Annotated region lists
'''

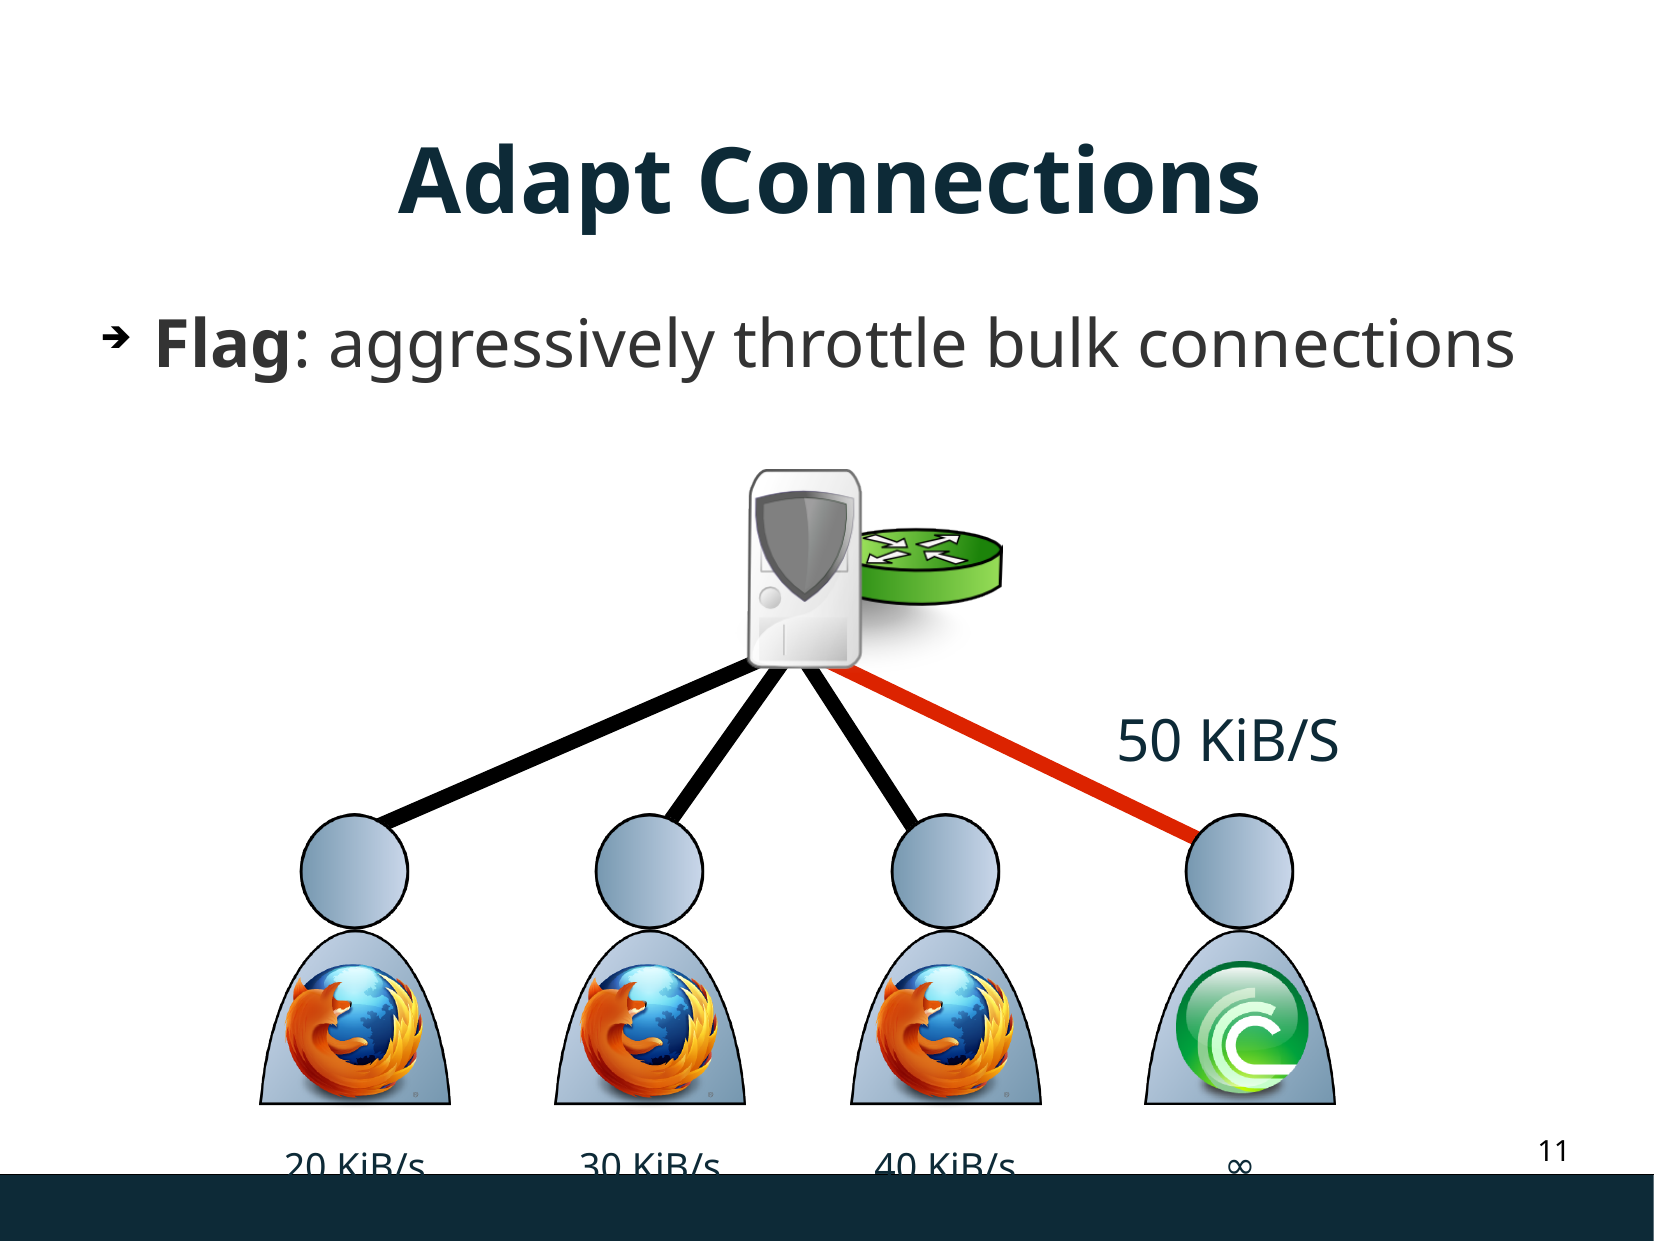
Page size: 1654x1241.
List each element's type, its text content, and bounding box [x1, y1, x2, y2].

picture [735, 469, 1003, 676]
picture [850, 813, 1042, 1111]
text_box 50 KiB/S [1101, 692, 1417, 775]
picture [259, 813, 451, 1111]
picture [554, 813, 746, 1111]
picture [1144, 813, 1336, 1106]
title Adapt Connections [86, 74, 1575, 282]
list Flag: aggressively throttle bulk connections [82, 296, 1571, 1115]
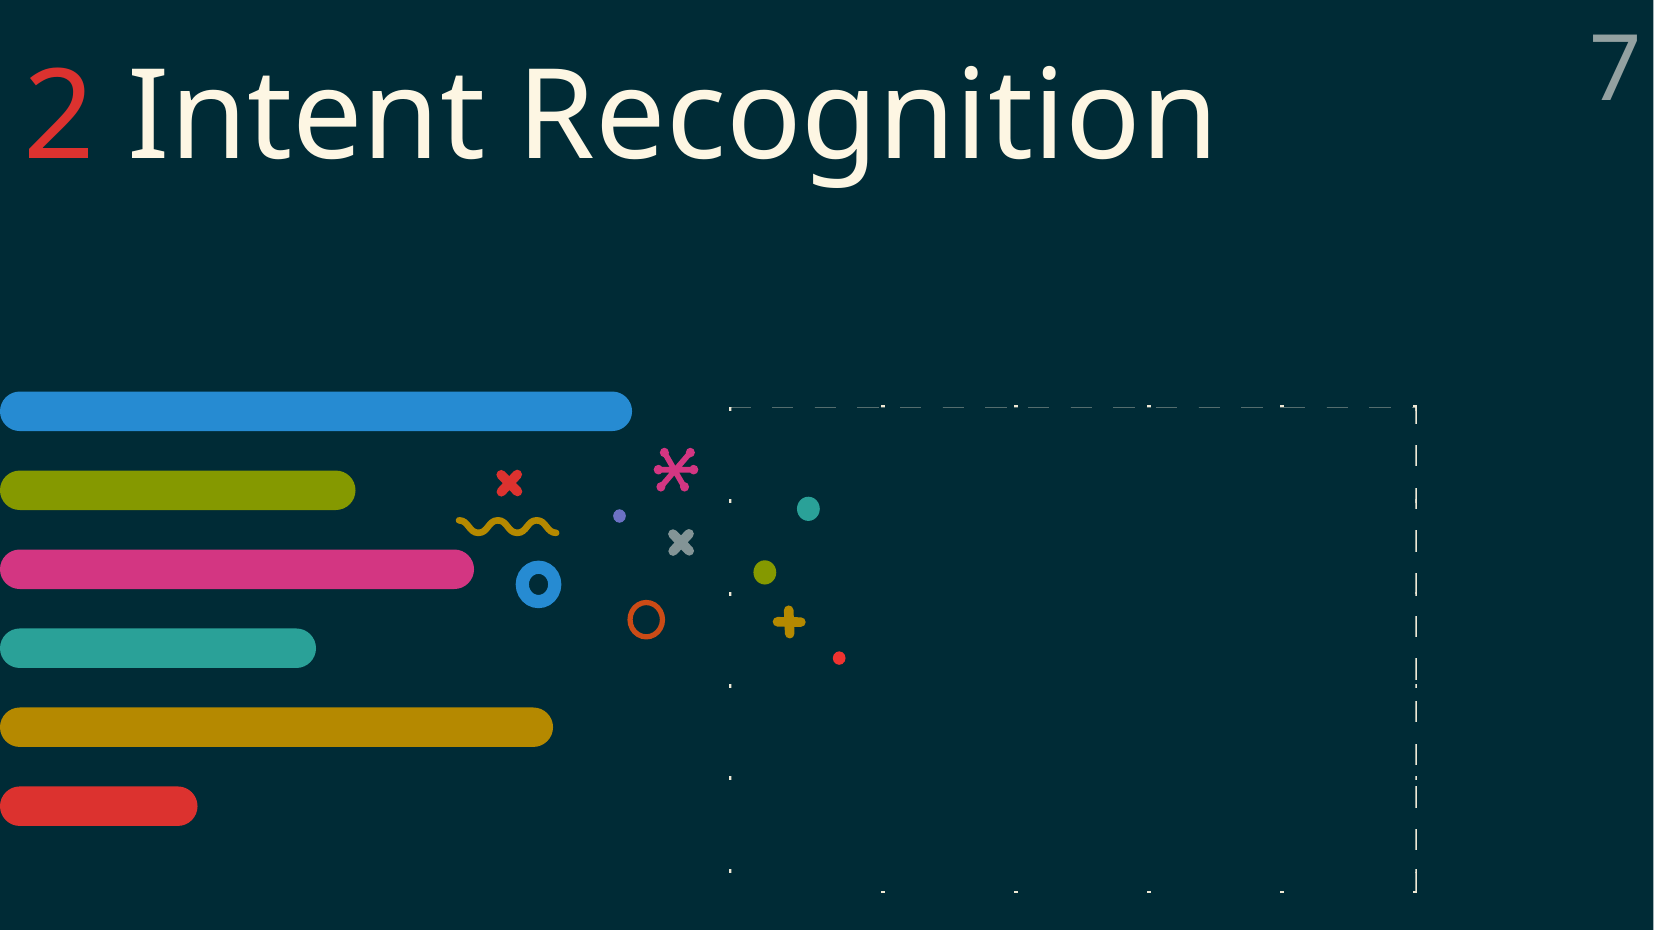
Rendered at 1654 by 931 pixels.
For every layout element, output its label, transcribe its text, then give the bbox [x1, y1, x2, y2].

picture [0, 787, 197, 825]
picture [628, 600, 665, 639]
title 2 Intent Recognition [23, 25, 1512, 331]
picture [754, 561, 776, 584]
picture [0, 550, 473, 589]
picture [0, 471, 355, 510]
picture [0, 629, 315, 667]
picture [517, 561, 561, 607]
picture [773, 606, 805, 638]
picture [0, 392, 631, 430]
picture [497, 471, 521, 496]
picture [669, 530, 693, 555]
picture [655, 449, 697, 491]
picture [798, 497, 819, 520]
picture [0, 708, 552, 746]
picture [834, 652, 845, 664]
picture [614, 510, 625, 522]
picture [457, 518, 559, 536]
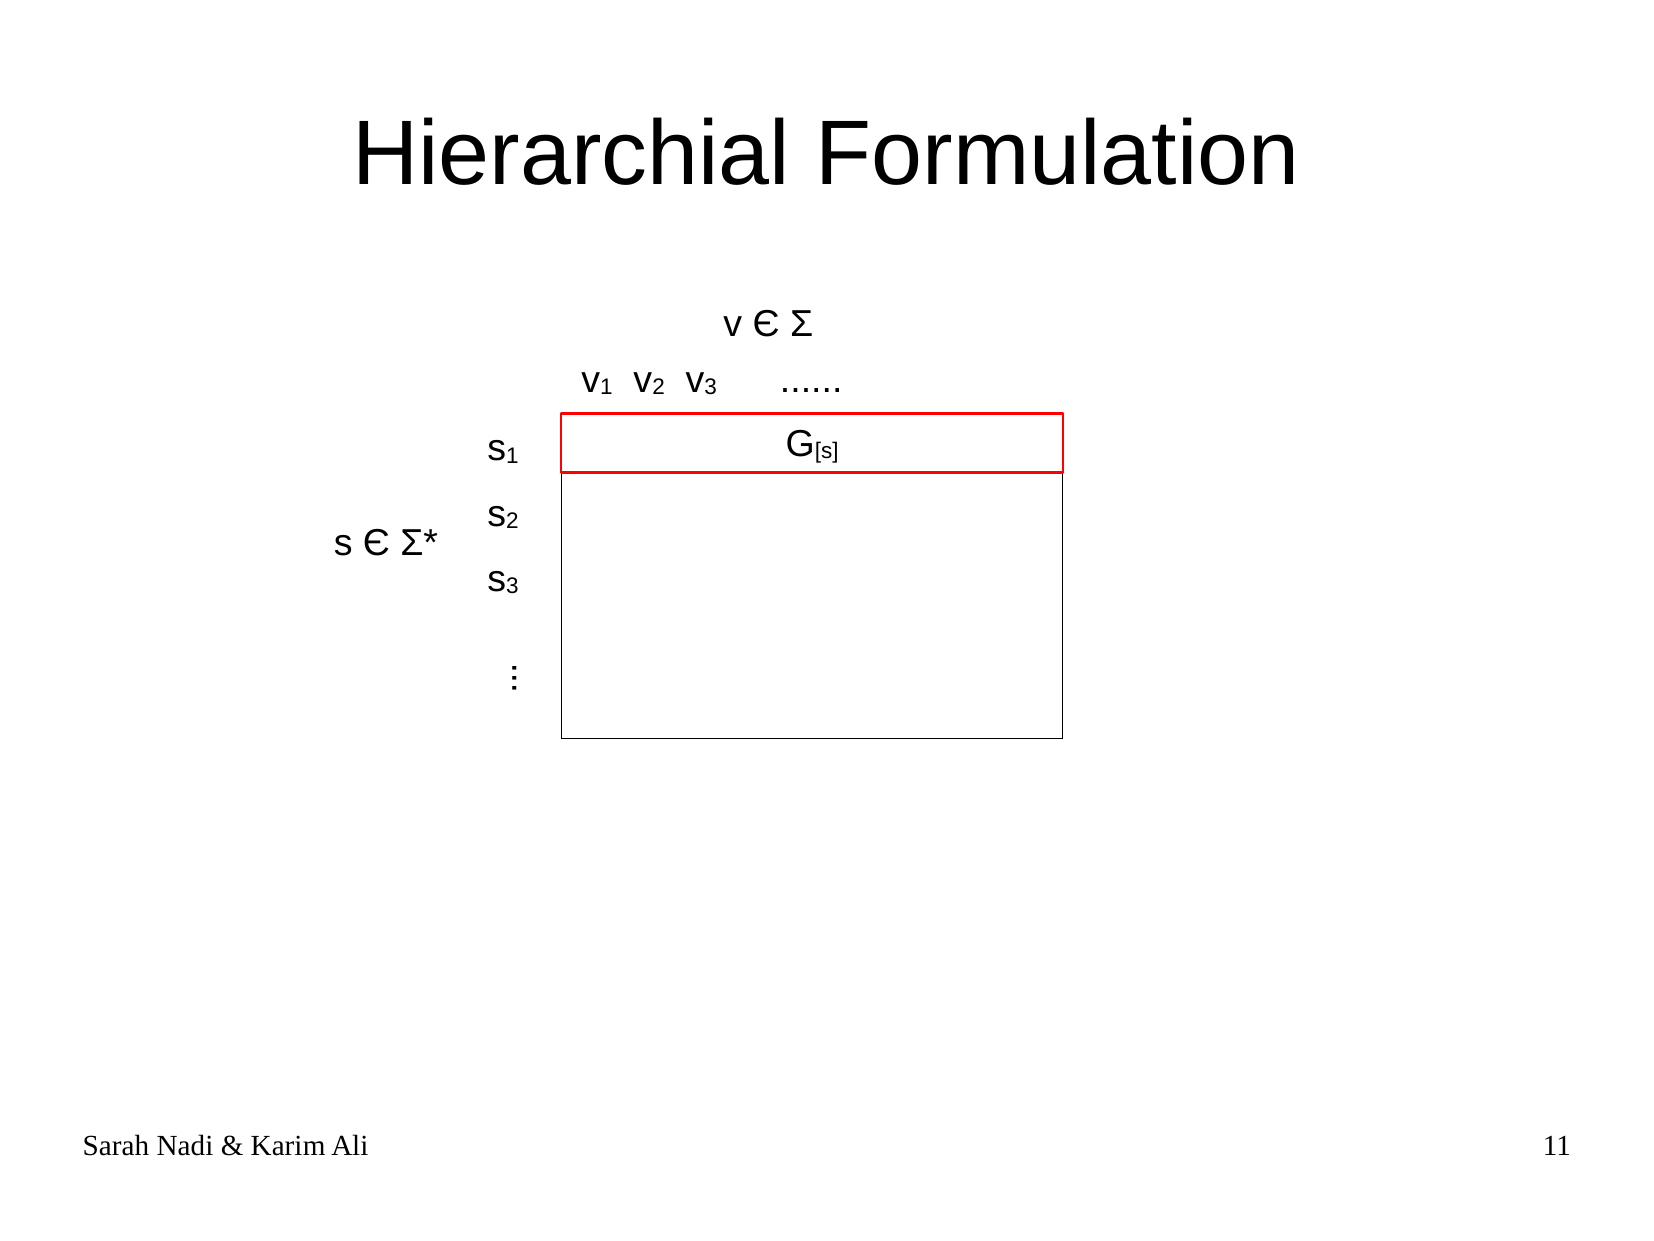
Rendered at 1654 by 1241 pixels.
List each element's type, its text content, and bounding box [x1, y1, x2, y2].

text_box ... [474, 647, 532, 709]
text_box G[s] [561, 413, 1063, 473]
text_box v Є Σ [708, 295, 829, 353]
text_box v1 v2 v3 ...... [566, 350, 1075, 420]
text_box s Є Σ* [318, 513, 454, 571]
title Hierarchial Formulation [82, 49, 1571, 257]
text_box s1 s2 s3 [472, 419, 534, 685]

'''

▸ Objective: Can you convert the lines above into a JSON list of strings, one string per line, skipping the blank lines and leaving the pictures out?

▸ Exercise answer:
[
  "Page size: 1654x1241.",
  "List each element's type, its text content, and bounding box [x1, y1, x2, y2].",
  "picture [735, 469, 1003, 676]",
  "picture [850, 813, 1042, 1111]",
  "text_box 50 KiB/S [1101, 692, 1417, 775]",
  "picture [259, 813, 451, 1111]",
  "picture [554, 813, 746, 1111]",
  "picture [1144, 813, 1336, 1106]",
  "title Adapt Connections [86, 74, 1575, 282]",
  "list Flag: aggressively throttle bulk connections [82, 296, 1571, 1115]",
  "Rendered at 1654 by 931 pixels.",
  "For every layout element, output its label, transcribe its text, then give the bbox [x1, y1, x2, y2].",
  "picture [0, 787, 197, 825]",
  "picture [628, 600, 665, 639]",
  "title 2 Intent Recognition [23, 25, 1512, 331]",
  "picture [754, 561, 776, 584]",
  "picture [0, 550, 473, 589]",
  "picture [0, 471, 355, 510]",
  "picture [0, 629, 315, 667]",
  "picture [517, 561, 561, 607]",
  "picture [773, 606, 805, 638]",
  "picture [0, 392, 631, 430]",
  "picture [497, 471, 521, 496]",
  "picture [669, 530, 693, 555]",
  "picture [655, 449, 697, 491]",
  "picture [798, 497, 819, 520]",
  "picture [0, 708, 552, 746]",
  "picture [834, 652, 845, 664]",
  "picture [614, 510, 625, 522]",
  "picture [457, 518, 559, 536]",
  "Rendered at 1654 by 1241 pixels.",
  "List each element's type, its text content, and bounding box [x1, y1, x2, y2].",
  "text_box ... [474, 647, 532, 709]",
  "text_box G[s] [561, 413, 1063, 473]",
  "text_box v Є Σ [708, 295, 829, 353]",
  "text_box v1 v2 v3 ...... [566, 350, 1075, 420]",
  "text_box s Є Σ* [318, 513, 454, 571]",
  "title Hierarchial Formulation [82, 49, 1571, 257]",
  "text_box s1 s2 s3 [472, 419, 534, 685]"
]